# Fried Spruce Chicken



## Nicholson (Sep 25, 2012)

All of your pics made me hungry! I fried up my laaast Spruce Grouse. DELICIOUS!!! Thank you all for your hunting pics and stories


----------



## ghost0311/8541 (Jan 6, 2013)

That looks good.


----------



## Charles (Aug 26, 2010)

Yummy, yummy!!!!

Cheers ... Charles


----------



## zippo (Jul 9, 2014)

Now you got me hungry ! looks AWESOME !


----------



## zippo (Jul 9, 2014)

Which part is better, the legs or breast ?
These pics make me want to get some grouse, Only got sandgrouse here, i guess im going to the desert. . ;-)


----------



## mr. green (Nov 3, 2012)

Hungey NOW. Not fair.


----------



## Nicholson (Sep 25, 2012)

zippo said:


> Which part is better, the legs or breast ?
> These pics make me want to get some grouse, Only got sandgrouse here, i guess im going to the desert. . ;-)

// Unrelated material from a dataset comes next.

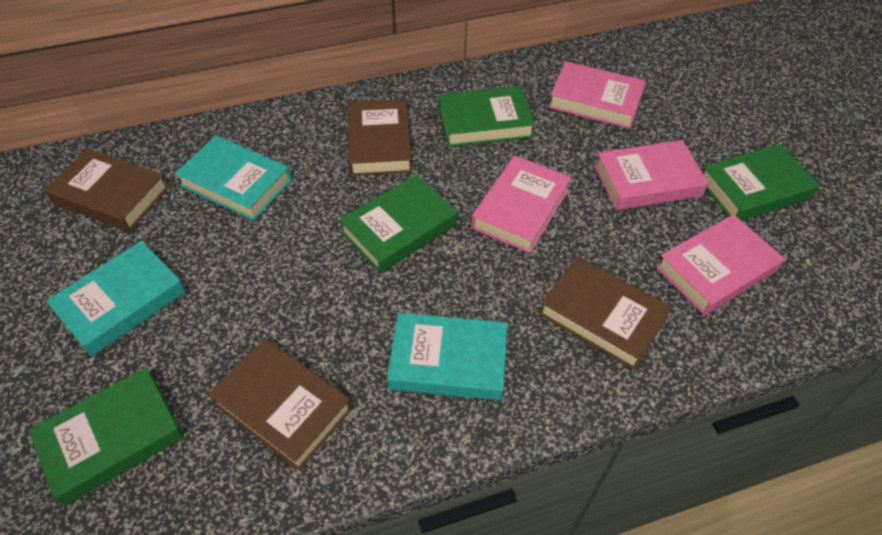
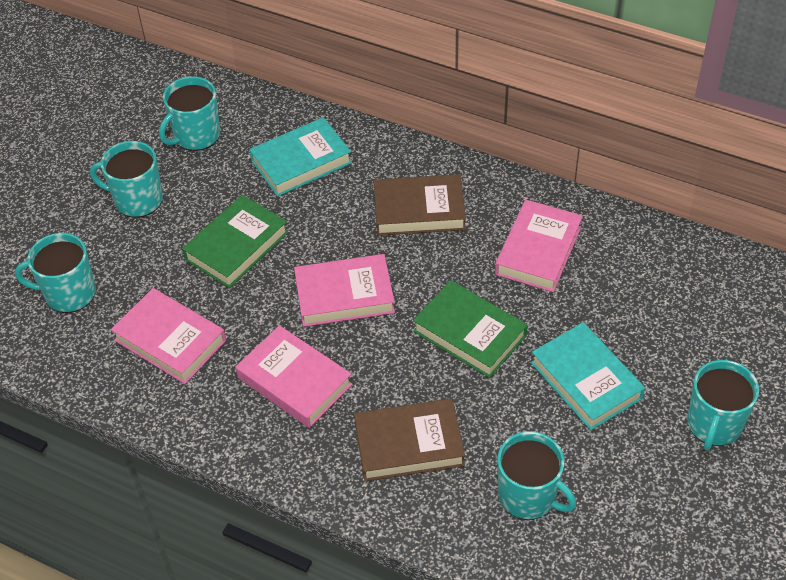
brown book: [44,148,169,231] [208,338,352,470] [347,99,412,176] [539,256,672,370] = 4 -> [354,399,465,481] [374,174,466,236] = 2
green book: [28,368,184,506] [339,175,458,273] [439,86,535,147] [704,144,820,221] = 4 -> [182,195,288,288] [413,280,527,378] = 2
turquoise book: [46,241,186,357] [175,135,292,221] [387,313,507,400] = 3 -> [249,117,352,197] [531,322,645,430] = 2
turquoise mug: none = 0 -> [15,233,96,313] [90,141,163,218] [159,76,220,151] [498,431,576,520] [687,360,759,451] = 5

The leg was nice and crispy I liked that. This one was caught in the fall and its Gizzard was packed with red berries and pine needles. The meat was sweet and very tasty. Sand grouse sounds cool, amazing the different variation of birds that are almost technically the same


----------



## Susi (Mar 3, 2013)

I'll take one of those legs if you don't mind sir... nice going!!


----------